Posted by: Jenevive Tatiana
The careful blankness of the stage encourages a sense of anticipation that allows the simplest of gestures and rawest of materials to assume multiple meanings. A series of paper bags are so crisply arranged that they take on the presence of minimalist forms, only to be transformed into comical masks as the artist hoists each bag successively over his head. As each container comes to double for his face we learn that they are not raw and empty, but rife with possibility–already containing form and material, or able to take on new meaning with the simplest of artistic intervention. With these humble, elegant beginnings the artist conjures every dimension of being, and particularly of being-as-artist. They come to relate to the space the artists moves through (shelter, stage), the materials he ingests into his body (food) and the surfaces that cover his body (masks, clothing). Each bag takes on a complex poetic life: once activated by Guedes they become mutable objects, which take on new meaning through each successive intervention and relationship established.

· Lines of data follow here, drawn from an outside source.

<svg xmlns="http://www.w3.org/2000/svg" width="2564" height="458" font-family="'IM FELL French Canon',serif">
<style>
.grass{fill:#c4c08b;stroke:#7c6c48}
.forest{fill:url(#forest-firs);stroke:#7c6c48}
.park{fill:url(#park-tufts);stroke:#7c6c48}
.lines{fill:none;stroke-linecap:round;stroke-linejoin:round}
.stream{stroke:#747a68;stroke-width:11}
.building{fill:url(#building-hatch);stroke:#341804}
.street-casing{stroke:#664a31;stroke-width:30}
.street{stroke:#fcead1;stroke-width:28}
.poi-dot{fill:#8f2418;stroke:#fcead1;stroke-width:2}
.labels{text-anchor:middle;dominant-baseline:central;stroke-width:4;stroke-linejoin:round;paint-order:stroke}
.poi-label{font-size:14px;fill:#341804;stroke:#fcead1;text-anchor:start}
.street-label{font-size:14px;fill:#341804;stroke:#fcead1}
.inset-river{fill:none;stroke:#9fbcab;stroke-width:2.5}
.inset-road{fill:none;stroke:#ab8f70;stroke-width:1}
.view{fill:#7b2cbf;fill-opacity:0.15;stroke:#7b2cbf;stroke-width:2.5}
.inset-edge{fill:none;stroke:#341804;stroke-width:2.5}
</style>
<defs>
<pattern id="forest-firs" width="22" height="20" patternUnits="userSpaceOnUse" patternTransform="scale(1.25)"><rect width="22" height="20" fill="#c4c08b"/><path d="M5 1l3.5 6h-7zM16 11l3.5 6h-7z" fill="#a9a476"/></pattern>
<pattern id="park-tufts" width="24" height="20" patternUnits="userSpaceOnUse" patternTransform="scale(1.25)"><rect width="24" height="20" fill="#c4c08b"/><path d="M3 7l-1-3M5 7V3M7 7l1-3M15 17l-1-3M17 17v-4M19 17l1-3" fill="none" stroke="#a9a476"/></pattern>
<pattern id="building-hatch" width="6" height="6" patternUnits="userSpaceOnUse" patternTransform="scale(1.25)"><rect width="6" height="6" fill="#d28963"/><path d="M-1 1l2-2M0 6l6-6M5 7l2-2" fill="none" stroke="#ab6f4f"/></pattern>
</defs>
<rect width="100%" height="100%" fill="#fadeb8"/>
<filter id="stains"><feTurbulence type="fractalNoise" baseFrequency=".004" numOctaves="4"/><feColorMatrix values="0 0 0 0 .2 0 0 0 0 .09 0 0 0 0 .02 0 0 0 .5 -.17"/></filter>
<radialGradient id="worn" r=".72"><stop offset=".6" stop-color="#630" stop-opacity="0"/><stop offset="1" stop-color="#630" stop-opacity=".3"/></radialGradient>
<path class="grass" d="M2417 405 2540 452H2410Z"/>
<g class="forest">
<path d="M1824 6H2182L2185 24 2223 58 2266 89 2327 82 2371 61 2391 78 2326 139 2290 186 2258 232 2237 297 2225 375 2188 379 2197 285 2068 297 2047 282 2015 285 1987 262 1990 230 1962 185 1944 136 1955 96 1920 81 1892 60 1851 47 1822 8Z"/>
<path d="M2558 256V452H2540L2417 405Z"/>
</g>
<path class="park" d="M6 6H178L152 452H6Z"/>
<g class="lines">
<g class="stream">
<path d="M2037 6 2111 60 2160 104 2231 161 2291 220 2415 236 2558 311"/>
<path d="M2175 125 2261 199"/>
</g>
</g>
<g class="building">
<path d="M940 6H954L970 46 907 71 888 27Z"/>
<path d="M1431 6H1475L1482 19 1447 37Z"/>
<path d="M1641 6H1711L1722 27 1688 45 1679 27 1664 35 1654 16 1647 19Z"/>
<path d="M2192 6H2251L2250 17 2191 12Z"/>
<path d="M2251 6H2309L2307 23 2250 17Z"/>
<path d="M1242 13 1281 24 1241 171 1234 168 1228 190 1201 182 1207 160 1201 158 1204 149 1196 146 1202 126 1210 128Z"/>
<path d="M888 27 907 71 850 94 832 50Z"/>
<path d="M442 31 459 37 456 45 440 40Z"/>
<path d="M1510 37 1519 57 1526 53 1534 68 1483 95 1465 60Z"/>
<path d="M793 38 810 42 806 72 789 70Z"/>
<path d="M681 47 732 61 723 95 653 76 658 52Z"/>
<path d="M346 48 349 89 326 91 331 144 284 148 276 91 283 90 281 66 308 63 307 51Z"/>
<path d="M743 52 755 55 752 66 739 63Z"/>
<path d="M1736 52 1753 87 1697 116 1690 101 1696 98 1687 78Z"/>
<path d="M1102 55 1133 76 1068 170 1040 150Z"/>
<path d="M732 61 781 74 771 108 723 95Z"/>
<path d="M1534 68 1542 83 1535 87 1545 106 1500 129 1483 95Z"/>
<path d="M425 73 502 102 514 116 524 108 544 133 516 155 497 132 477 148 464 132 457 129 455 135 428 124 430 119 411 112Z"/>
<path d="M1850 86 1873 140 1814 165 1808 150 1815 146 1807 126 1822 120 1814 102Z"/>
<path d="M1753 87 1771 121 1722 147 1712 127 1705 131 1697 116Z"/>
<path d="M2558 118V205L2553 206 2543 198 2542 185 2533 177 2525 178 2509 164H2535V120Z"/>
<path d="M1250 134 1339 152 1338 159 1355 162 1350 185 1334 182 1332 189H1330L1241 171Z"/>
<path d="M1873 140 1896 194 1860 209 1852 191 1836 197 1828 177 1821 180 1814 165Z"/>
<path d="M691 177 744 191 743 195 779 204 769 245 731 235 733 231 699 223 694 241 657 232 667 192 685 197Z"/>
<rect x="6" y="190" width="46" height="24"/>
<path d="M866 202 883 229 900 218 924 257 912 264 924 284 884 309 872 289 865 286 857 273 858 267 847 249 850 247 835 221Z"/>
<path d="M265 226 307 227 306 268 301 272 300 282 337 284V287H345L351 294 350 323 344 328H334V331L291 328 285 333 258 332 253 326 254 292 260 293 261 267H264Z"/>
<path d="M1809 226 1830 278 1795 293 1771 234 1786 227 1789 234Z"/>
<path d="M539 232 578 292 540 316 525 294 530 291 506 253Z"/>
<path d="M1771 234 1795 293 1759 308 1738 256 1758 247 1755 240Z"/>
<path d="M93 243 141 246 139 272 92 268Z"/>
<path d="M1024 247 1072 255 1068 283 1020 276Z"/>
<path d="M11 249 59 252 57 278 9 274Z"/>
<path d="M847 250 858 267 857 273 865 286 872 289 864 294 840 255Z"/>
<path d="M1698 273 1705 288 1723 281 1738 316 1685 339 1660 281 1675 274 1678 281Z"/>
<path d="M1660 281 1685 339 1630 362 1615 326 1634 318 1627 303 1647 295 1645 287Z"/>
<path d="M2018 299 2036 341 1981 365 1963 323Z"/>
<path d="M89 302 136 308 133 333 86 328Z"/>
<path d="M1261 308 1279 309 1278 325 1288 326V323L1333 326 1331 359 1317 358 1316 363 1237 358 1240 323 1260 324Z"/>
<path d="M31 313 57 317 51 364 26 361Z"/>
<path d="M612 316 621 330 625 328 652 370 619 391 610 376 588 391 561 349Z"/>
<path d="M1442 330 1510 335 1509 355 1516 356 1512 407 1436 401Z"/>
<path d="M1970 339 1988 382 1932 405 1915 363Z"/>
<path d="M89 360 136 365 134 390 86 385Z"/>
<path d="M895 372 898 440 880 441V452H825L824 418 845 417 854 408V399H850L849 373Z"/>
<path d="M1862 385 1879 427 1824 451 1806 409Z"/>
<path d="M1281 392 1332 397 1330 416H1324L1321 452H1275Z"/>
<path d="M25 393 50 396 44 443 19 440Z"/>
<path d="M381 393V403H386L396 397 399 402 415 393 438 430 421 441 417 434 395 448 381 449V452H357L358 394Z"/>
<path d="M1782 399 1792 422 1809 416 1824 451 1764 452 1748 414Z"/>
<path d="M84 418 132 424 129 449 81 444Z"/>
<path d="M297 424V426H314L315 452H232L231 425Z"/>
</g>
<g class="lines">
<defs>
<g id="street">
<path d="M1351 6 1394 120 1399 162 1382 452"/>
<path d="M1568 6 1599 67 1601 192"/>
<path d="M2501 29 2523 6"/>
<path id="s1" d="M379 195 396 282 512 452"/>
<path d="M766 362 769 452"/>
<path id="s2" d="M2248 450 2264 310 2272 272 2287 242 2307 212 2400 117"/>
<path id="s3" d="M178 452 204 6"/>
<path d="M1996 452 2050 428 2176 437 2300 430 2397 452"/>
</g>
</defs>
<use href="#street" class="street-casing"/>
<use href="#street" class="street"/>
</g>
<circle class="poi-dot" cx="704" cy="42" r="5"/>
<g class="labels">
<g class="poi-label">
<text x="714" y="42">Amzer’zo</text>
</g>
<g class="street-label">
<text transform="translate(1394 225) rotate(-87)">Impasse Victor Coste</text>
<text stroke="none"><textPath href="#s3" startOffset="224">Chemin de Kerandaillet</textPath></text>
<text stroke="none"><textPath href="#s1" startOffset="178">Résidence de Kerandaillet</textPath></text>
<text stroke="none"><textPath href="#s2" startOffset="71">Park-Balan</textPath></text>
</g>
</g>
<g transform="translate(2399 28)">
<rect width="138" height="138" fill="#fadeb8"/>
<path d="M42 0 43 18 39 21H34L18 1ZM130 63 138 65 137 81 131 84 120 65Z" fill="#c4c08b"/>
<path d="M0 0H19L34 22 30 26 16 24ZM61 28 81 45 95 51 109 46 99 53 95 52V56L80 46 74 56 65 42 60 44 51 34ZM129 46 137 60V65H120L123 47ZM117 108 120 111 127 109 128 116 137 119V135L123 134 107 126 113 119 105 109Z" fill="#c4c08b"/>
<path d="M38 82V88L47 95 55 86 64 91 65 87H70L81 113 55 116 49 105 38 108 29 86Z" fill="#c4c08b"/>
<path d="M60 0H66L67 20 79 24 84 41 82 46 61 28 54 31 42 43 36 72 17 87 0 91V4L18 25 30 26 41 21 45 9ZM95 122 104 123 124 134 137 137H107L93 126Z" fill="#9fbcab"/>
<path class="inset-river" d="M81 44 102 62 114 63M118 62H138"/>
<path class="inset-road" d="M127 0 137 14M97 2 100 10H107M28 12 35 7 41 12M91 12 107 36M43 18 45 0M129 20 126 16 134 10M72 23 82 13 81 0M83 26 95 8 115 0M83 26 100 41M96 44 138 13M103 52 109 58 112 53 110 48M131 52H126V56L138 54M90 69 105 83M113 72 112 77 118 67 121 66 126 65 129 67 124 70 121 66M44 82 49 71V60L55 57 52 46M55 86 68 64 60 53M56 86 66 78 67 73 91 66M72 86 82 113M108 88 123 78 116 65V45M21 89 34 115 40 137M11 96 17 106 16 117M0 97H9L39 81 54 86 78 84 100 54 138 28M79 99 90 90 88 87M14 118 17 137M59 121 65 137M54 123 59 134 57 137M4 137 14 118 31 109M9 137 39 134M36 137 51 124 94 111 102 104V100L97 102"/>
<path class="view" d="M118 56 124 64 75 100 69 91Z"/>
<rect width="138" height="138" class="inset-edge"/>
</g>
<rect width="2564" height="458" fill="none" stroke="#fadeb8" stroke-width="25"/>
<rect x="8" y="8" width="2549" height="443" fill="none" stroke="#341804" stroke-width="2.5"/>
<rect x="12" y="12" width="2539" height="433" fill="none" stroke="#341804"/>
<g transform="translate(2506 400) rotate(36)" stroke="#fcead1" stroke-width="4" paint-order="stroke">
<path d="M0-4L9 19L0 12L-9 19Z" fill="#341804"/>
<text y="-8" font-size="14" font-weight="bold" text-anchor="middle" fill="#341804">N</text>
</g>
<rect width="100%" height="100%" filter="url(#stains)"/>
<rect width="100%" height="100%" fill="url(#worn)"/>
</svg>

As Guedes identifies himself with his materials (by relating the bags to his body) he suggests that even the simplest act of mark-making also has choreographic dimensions, a direct connection to body and identity. Behind each blind cut or line on the surface of each bag must be an incredibly intimate knowledge of the repercussions of even the smallest corporeal movements–drawing as dancing. And just as each movement is capable of transforming materials, the act of creation also potentially changes the artist. He applies this alchemical sensibility not only to plastic materials, but to sculpting interactions: for example, the empathetic laughter of the audience as the artists repeatedly stabs a pair of scissors into the bag over his head, shifts into the easy laughter of the audience as he cuts out an image of the male genitalia and proceeds to wear the drawing as a skirt. The combined actions become a parable for the generic acts of artistic creation and frustration; a series of creative experiments constituting a “studio practice” that contain both failure and knowledge, contributing to the meaning of each successive gesture. The culmination of all the interventions, relationships and stances adopted by the artist with his quotidian materials is a portrait, hung on the wall parallel to a mirror. The drawing is crude; a self portrait only readable as such based on the history of actions witnessed by the audience. However, just as each paper bag proved to be full of possibility, the blankness of the space after the artist leaves the stage is actually buzzing with invisible movements and memories, the traces of the creative act reified by the dual mirror/portrait installation that remains as evidence of the performance.